Más veces de las deseables es un empleo precario, pero con un poquito de vocación y un muchito de masoquismo aguantamos el tipo
Pasamos media vida de la oficina a casa y de casa a la oficina, en una burbuja de hiperactividad que nos hurta la capacidad de demorarnos, de recrearnos, de entregarnos a la contemplación. El tiempo perdió su fragancia, al tiempo que moría el espíritu de comunidad. Ya va siendo hora de pensar cómo trabajamos, por qué y para qué.

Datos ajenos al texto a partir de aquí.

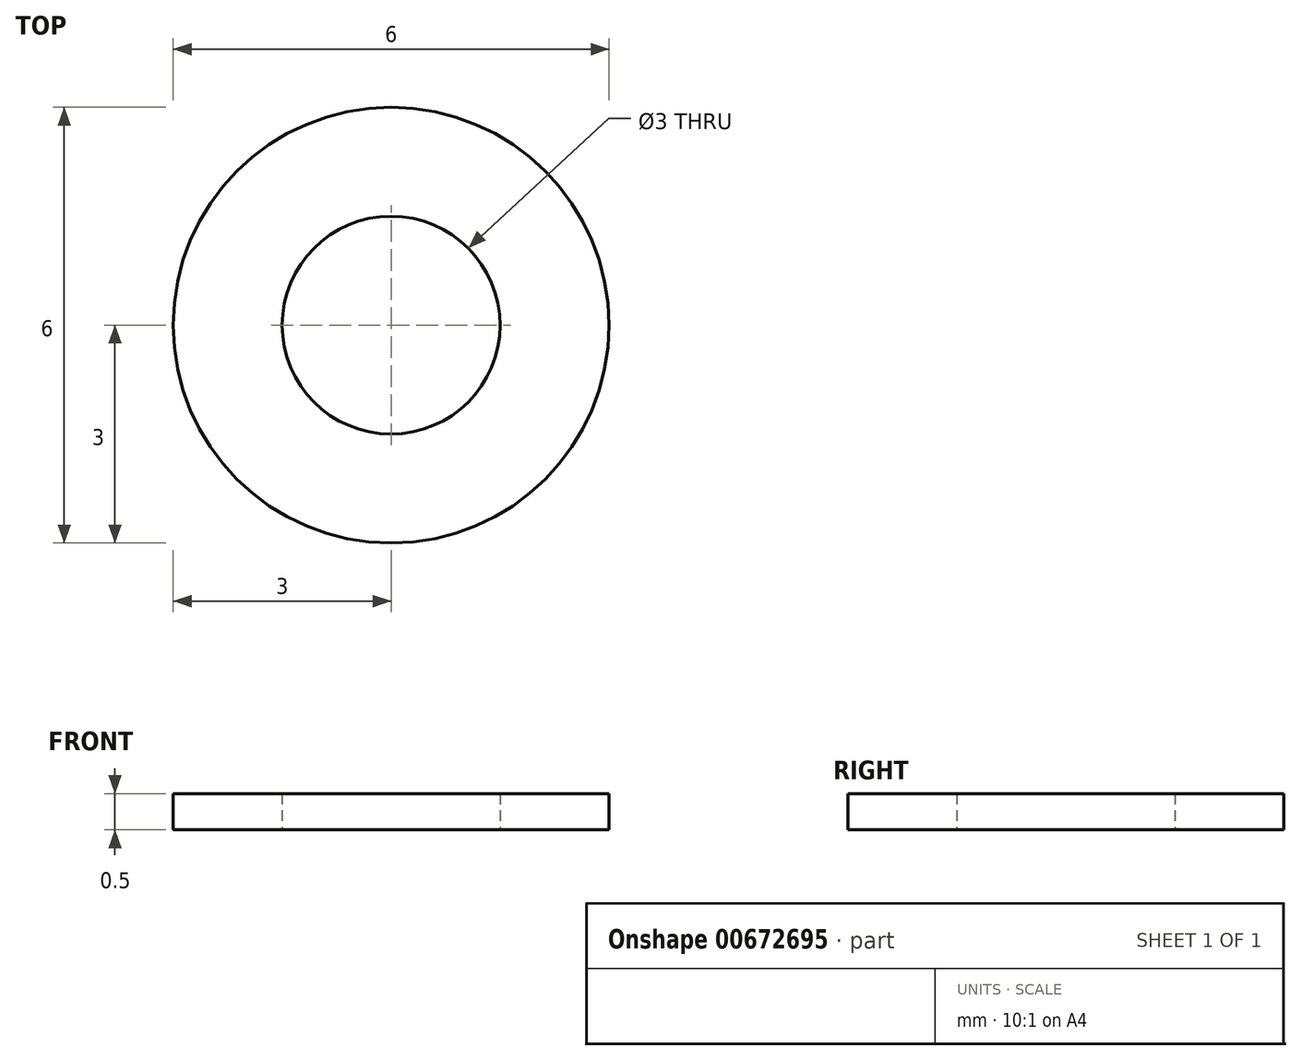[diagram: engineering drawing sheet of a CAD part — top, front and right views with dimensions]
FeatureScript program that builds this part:
annotation { "Feature Type Name" : "Feature", "Feature Type Description" : "" }
export const myFeature = defineFeature(function(context is Context, id is Id, definition is map)
    precondition{}
    {
        {
            var Q0;
            Q0=qCreatedBy(makeId("Top.planeOp"),FACE);
            var sketch = newSketch(context, id + "F0", { "sketchPlane" : qUnion([Q0])});
            skCircle(sketch, "E0", {"center": v(0, 0) * mm, "radius": 3 * mm});
            skCircle(sketch, "E1", {"center": v(0, 0) * mm, "radius": 1.5 * mm});
            skSolve(sketch);
        }
        {
            var Q0;
            Q0=makeQuery(id+"F0.imprint","IMPRINT",FACE,{"disambiguationData":[TD([[makeQuery(id+"F0.imprint","IMPRINT",EDGE,{"derivedFrom":sQuery(id+"F0.wireOp",EDGE,"E0")}),1.0]])]});
            extrude(context, id + "F1", {"entities" : qUnion([Q0]), "depth" : 0.5 * mm, "offsetDistance" : 25 * mm});
        }
    });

¿Qué sentido tiene doblar el lomo once meses al año y descansar uno, cruzando dedos para que este mes aguante la vieja lavadora, corriendo de aquí para allá, ocupando la última hora del día con una serie para no pensar en lo rápido que pasa el tiempo, mientras el mundo se derrumba a nuestros pies?
Necesitamos cuestionar la sostenibilidad de un sistema que premia el individualismo a expensas del interés colectivo. Plantearnos nuevas formas de organización empresarial y laboral que prioricen la cooperación. Proteger el bienestar personal sobre el éxito material. No limitar el debate a la reducción de la jornada, porque 120 minutos menos jamás serán el antídoto a esta vida frenética. Reimaginar el trabajo como una pieza más de nuestra existencia, solo una más, con la que sentirnos plenos. Cuidar. Cuidarnos.
No sé, supongo que es mucho pedir, pero yo trabajo en una cooperativa que lo está intentando.